El problema seguía, el ratón dedicado al robo de restos de comida, aunque ya nada encontraba, por la operación limpieza. De cualquier manera entraba a la casa, que era como su casa. La tira de alfombra no era obstáculo. La roía con facilidad. Deshilaba un tramo para hacer el orificio, en minutos.
“Veneno no le ponga, porque luego desconoce el sitio donde muere y se entera cuando empieza el hedor, la putrefacción. Lo mejor son las placas de pegamento”. La recomendación del “viene, viene” de la calle, que ahora la hace de “milusos” porque su antiguo negocio quebró con los parquímetros. Hacía la sugerencia basado en su experiencia. Trabaja de conserje en un edificio habitacional y es el método que ha utilizado para deshacerse de roedores.
Compré las placas de pegamento, dos en la caja. Leí instructivo: “póngalas por donde crea que transitan las ratas o ratones. Una vez que el roedor se haya pegado en una, utilice la otra para ponerla encima.

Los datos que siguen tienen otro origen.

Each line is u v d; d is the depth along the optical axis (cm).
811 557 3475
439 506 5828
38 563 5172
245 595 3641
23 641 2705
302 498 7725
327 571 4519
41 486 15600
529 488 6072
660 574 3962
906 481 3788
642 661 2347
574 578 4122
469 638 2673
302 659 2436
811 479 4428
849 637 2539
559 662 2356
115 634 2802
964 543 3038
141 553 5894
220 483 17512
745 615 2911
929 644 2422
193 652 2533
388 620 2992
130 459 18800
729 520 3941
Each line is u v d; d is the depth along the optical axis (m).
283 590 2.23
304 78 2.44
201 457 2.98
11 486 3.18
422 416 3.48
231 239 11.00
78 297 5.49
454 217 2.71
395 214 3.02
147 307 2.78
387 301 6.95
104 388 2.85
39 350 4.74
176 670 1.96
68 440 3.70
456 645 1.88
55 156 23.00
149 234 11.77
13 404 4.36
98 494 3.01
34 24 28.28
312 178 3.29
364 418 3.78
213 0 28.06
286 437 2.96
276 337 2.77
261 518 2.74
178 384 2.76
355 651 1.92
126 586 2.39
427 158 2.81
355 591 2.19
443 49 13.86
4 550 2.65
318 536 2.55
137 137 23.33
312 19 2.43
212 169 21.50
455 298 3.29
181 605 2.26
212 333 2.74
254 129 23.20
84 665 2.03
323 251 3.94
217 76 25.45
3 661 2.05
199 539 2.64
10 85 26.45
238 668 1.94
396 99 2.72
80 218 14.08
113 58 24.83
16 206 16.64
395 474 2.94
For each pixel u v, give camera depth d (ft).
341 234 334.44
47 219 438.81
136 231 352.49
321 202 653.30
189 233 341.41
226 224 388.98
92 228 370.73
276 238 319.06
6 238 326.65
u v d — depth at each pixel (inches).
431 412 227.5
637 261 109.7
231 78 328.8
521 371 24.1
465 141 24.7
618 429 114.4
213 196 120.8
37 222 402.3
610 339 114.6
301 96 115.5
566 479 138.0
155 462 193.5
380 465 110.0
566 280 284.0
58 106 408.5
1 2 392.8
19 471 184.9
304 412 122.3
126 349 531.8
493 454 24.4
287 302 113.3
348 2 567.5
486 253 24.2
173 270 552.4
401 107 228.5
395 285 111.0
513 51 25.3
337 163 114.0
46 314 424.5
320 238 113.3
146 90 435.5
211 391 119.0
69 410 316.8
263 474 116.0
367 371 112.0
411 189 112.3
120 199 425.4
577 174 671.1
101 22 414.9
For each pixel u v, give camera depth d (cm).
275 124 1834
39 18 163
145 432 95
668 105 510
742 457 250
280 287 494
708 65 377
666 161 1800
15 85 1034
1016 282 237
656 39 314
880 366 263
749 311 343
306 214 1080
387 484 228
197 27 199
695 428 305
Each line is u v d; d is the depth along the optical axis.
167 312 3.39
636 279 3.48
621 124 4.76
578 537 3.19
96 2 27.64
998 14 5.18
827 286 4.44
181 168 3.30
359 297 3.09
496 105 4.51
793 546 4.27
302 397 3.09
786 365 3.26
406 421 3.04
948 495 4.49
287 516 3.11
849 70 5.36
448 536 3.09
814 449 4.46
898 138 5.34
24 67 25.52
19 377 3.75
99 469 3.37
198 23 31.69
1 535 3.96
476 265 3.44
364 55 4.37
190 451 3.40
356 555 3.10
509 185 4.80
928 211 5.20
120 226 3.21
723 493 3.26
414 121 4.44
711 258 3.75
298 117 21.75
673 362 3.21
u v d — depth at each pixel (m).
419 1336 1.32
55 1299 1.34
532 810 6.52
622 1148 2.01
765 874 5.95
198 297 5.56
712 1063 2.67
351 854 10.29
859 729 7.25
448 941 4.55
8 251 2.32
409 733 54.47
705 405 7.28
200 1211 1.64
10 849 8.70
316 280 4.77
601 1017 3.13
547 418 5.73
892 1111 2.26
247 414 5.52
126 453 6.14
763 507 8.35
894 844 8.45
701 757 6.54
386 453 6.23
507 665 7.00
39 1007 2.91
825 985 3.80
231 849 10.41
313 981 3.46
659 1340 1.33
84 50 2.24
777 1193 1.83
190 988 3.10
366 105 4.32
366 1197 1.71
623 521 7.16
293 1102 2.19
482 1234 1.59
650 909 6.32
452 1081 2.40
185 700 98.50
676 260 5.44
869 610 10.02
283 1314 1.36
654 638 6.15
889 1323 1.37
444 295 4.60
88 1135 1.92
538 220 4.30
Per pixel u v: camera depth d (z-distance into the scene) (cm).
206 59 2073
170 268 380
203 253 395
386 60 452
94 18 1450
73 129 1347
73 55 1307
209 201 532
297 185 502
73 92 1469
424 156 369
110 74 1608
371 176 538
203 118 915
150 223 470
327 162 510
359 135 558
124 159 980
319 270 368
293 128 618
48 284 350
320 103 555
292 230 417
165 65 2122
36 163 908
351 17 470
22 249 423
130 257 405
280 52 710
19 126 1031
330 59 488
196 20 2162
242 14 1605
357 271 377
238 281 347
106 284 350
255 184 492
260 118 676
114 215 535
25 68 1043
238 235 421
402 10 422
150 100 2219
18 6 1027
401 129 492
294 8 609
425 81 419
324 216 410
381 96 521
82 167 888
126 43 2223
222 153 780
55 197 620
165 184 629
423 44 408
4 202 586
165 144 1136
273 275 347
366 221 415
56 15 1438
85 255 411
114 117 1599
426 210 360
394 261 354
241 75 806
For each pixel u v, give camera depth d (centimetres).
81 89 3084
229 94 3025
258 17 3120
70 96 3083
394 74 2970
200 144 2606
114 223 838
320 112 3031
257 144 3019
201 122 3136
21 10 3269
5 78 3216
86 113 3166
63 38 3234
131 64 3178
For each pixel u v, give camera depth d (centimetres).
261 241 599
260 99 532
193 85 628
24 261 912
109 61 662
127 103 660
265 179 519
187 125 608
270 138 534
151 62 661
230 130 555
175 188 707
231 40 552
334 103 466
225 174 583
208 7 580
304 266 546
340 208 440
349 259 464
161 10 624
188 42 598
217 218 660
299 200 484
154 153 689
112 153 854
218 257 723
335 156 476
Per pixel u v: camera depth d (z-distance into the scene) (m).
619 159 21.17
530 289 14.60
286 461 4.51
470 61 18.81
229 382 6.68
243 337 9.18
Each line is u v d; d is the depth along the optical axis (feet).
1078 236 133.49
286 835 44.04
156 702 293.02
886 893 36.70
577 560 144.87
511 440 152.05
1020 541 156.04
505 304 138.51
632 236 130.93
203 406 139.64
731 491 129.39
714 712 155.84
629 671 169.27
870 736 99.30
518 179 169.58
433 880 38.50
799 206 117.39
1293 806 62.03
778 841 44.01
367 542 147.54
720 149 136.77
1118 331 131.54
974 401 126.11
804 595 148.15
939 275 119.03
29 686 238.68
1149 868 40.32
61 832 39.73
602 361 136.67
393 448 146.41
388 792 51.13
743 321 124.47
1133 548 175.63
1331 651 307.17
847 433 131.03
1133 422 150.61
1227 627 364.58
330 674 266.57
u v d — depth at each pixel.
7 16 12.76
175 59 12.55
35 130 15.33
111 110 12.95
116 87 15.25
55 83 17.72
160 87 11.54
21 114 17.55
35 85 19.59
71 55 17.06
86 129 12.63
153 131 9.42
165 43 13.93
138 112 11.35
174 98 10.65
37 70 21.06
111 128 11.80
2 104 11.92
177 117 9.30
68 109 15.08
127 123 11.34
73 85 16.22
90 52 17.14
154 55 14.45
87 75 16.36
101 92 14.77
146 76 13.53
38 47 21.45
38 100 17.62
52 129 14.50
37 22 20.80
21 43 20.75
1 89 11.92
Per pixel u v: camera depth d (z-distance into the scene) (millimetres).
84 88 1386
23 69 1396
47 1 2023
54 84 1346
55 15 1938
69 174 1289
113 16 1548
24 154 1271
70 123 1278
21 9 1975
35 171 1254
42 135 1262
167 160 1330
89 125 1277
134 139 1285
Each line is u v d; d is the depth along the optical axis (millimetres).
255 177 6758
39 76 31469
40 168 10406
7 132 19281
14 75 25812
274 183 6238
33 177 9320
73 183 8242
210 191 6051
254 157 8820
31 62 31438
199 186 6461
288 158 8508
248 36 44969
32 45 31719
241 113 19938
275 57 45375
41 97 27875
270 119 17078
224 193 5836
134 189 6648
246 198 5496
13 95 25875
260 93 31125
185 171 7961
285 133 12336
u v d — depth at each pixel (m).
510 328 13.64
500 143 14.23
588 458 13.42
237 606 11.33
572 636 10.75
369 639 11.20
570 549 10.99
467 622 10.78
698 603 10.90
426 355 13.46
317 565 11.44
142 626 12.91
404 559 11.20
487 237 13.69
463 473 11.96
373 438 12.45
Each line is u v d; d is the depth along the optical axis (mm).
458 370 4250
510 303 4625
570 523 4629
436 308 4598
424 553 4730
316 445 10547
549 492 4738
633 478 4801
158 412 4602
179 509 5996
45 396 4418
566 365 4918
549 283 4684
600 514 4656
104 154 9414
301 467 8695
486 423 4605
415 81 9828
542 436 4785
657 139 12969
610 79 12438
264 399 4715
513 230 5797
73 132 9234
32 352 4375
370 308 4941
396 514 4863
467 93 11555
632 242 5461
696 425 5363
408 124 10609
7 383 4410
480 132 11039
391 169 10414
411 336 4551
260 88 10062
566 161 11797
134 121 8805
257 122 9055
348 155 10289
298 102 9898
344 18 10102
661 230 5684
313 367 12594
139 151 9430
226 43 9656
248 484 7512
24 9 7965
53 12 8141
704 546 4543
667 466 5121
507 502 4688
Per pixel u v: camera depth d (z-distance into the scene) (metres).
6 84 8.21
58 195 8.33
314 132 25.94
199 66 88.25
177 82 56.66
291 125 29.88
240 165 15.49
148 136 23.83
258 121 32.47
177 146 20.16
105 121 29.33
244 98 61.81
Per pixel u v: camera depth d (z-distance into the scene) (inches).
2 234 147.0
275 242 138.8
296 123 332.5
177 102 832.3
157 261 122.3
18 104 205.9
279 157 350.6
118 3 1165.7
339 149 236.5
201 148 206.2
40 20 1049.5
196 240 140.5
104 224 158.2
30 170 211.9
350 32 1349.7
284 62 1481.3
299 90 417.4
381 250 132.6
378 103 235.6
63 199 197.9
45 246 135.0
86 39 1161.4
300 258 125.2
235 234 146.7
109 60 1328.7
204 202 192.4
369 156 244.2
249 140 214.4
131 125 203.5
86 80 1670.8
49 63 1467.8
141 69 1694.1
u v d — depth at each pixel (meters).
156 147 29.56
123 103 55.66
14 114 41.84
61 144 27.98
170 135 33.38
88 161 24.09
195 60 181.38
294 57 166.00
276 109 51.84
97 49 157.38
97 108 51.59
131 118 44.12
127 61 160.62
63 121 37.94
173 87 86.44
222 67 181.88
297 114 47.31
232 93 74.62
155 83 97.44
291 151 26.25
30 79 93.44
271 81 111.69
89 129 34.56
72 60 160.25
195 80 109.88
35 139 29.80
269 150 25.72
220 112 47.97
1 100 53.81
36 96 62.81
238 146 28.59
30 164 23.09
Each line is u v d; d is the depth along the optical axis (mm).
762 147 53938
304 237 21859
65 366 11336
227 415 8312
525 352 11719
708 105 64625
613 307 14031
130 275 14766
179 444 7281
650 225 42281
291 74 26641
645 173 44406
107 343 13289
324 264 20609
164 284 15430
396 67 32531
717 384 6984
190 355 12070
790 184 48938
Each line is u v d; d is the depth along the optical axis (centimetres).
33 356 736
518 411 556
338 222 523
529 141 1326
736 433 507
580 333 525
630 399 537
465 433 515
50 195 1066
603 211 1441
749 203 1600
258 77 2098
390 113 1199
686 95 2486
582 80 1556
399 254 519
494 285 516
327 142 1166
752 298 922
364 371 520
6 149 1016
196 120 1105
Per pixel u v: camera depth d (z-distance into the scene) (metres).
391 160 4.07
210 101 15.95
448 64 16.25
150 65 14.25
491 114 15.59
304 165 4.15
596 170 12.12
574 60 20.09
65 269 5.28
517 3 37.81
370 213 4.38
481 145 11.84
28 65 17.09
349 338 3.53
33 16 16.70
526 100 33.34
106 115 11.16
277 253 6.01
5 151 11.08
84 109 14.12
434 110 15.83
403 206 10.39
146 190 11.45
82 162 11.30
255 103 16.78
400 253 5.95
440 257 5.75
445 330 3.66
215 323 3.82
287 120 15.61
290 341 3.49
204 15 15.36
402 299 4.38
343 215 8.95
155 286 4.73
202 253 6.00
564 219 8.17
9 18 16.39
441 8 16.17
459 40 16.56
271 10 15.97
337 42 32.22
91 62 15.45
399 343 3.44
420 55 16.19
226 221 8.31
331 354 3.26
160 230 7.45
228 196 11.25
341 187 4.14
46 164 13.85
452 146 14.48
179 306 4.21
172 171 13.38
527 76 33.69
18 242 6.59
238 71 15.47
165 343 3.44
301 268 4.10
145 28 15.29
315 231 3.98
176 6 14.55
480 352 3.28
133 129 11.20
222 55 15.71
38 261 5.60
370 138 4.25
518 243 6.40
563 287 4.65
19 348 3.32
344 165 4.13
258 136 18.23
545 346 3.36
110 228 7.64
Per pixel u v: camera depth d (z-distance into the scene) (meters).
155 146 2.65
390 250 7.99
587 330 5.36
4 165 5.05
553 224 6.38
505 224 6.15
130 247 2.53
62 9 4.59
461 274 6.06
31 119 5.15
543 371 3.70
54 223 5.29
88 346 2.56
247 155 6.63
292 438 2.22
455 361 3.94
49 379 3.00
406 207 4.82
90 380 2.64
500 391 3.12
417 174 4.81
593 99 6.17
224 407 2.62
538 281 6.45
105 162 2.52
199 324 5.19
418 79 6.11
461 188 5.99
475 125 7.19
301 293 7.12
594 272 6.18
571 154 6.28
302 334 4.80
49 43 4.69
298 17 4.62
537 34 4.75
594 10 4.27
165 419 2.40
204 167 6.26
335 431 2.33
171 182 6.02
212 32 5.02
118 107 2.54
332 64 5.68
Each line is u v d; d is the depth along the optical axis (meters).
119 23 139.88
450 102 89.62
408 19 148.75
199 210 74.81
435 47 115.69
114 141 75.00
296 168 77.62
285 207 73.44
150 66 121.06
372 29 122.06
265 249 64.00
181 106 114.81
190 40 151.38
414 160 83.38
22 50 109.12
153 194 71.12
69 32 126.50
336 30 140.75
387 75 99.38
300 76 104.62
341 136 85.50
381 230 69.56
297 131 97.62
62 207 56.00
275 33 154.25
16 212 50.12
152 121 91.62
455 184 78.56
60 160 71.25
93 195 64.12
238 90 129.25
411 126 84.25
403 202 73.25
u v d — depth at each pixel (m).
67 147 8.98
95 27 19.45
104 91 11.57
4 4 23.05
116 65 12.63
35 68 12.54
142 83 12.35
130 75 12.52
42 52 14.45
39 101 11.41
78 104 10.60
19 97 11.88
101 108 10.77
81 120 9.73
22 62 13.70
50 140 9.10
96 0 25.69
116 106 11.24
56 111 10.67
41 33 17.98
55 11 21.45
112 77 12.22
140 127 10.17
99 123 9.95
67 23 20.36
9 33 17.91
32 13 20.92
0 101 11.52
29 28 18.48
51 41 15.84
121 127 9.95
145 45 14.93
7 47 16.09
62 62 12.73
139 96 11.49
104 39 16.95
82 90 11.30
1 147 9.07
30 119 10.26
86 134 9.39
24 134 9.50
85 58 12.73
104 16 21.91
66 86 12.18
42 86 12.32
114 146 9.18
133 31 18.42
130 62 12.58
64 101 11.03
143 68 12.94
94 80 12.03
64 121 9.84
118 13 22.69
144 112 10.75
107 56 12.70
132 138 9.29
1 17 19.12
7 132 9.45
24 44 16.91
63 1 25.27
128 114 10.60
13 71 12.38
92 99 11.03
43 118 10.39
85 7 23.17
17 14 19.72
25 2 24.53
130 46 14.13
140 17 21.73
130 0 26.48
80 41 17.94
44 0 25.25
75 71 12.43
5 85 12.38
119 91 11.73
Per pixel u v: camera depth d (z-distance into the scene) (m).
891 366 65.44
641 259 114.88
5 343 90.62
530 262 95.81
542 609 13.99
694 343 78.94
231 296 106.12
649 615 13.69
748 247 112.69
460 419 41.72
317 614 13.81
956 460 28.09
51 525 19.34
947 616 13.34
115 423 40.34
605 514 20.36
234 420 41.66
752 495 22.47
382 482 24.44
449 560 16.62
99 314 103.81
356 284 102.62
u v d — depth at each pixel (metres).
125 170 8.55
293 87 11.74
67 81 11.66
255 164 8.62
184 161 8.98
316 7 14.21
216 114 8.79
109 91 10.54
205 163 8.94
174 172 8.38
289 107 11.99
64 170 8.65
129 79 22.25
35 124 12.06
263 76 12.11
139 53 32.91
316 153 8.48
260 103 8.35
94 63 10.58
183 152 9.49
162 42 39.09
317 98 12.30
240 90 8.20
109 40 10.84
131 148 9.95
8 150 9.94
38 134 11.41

En la puerta coloque las placas, separadas. Me fui a dormir tranquilo, con la ilusión de que esta vez no escaparía el ladrón de cuatro patas. Así fue. Apenas clareó, caminé hacia la cocina.
Revise las placas. Una estaba volteada. Se movía. Me acerqué con sigilo. Descubrí que ahí estaba el ratón, dando la batalla, tratando de despegarse. Tomé la vara para golpear la placa. Chillido escalofriante. Me acordé de las películas en la que los malos se torturan entre ellos y uno vocifera: “chilló como rata”, por el dolor y muerte causada al otro.
Otro varazo, otro chillido y el ratón dejó de moverse. Había llegado su fin. Lo eché en una bolsa y se lo di al camión recolector de basura. Inspeccioné la cocina. Me pareció que lo sucedido produjo una estampida, porque vi más de un orificio en la tira de alfombra. Quizás había más de un ratón. No lo se. Solo vi uno. Hay un dicho que dice “muerto el perro, se acabó la rabia”. Aquí era un ratón. Una vez atrapado, se acabaron los hurtos y el cinismo del perpetrador.
¿Y si le ponemos trampas de pegamento a los ratones y ratas de dos patas?